Here's a different approach, using the Weingarten map.
As above, since $Y$ and $X$ are parallel surfaces, their unit normals have to have the same direction at every point.
Therefore their Weingarten maps have to coincide. (The Weingarten map is the negative differential of the Gauss map.)
Let us call the Weingarten maps $L, \, \bar L$ respectively, and the principle curvatures $\kappa_i, \, \bar \kappa_i$, $i \in \{1,2\}$.

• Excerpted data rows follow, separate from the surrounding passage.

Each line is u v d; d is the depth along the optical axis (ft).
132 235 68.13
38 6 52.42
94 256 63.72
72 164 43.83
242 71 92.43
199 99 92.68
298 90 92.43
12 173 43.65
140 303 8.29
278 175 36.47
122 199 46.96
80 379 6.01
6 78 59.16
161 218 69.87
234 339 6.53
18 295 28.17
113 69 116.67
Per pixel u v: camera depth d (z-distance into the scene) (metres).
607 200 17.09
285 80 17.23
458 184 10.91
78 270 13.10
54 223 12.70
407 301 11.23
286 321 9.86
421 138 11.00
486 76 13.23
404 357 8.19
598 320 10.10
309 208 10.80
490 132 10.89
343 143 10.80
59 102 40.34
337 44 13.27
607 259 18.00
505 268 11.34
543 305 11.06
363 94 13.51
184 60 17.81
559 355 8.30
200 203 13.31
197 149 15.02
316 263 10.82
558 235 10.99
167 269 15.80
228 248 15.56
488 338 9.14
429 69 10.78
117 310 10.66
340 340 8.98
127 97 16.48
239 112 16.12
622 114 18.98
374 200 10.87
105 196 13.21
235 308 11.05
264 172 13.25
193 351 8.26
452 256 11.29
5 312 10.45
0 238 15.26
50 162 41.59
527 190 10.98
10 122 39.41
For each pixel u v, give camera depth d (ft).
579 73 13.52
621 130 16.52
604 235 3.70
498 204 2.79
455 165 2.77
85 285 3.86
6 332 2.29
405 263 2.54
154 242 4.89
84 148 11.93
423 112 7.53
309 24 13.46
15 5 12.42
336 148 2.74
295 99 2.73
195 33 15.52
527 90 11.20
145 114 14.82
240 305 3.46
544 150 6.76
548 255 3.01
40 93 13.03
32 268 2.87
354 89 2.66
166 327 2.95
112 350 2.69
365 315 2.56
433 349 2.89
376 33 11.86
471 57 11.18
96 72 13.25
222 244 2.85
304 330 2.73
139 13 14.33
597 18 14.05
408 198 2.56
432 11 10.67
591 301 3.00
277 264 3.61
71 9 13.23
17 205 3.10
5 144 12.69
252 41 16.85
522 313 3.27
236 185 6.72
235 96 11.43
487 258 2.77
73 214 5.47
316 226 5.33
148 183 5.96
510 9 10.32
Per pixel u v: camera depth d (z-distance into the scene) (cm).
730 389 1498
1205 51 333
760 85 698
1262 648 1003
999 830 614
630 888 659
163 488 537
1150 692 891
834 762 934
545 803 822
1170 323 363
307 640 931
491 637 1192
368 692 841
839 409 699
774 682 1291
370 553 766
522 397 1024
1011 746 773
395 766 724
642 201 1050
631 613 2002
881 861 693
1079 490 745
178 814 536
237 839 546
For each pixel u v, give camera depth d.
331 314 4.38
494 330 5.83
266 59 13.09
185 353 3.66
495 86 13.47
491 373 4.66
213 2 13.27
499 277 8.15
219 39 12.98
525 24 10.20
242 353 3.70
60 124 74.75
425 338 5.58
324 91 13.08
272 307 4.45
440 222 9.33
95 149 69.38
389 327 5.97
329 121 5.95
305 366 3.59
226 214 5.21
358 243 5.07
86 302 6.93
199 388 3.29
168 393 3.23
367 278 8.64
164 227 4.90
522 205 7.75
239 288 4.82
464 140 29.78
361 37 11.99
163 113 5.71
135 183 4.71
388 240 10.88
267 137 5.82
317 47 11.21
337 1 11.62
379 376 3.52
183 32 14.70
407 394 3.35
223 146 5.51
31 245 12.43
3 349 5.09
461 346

For orthonormal bases $\{\frac{\partial X}{\partial u} , \frac{\partial X}{\partial v} \}$, $\{\frac{\partial X}{\partial u} , \frac{\partial X}{\partial v} \}$ of $T_pX$, $T_{\bar p}Y$, respectively, $p \in X$, $\bar p \in Y$, the Weingarten maps satisfy the eigenvalue equations:
$$L\left(\frac{\partial X}{\partial x^i}\right) = \kappa_i \frac{\partial X}{\partial x^i}, \quad i \in \{1,2\}, \, x^i \in \{u,v\} $$
$$\bar L\left(\frac{\partial Y}{\partial x^i}\right) = \bar \kappa_i \frac{\partial Y}{\partial x^i}, \quad i \in \{1,2\}, \, x^i \in \{u,v\} $$
Now we use the fact, that they are equal,
$$L \left(\frac{\partial X}{\partial x^i}\right) = \bar L \left(\frac{\partial Y}{\partial x^i}\right) = \bar \kappa_i \frac{\partial Y}{\partial x^i} = \bar \kappa_i \left( \frac{\partial X}{\partial x^i} + a \frac{\partial N}{\partial x^i} \right), \quad i \in \{1,2\}, \, x^i \in \{u,v\}. $$
As mentioned above, $$ L_{ij} = - \sum_{k=1}^2 \frac{\partial N_i}{\partial x^k} \left( \frac{\partial X_k}{\partial x^j} \right)^{-1} , \, x^j, x^k \in \{u, v\}, \, i \in \{1,2\}.$$
Therefore $$ \frac{\partial N}{\partial x^i} = -\sum_{j=1}^2 L_{ij} \frac{\partial X}{\partial x^j} = - L\left(\frac{\partial X}{\partial x^i}\right) = - \kappa_i \frac{\partial X}{\partial x^i}, \, x^i, x^j \in \{u, v\} \, i,j \in \{1,2\} $$
and so we can put things together:
$$ \bar \kappa_i \Big( \frac{\partial X}{\partial x^i} + a \frac{\partial N}{\partial x^i} \Big) = \bar \kappa_i \left( 1 - a \kappa_i \frac{\partial X}{\partial x^i} \right) , \quad i \in \{1,2\}, \, x^i \in \{u,v\} $$
$$ \bar \kappa_i = \frac{\kappa_i}{1- a \kappa_i} $$
The mean curvature is just half the sum of the principal curvatures, the Gauss curvature their product.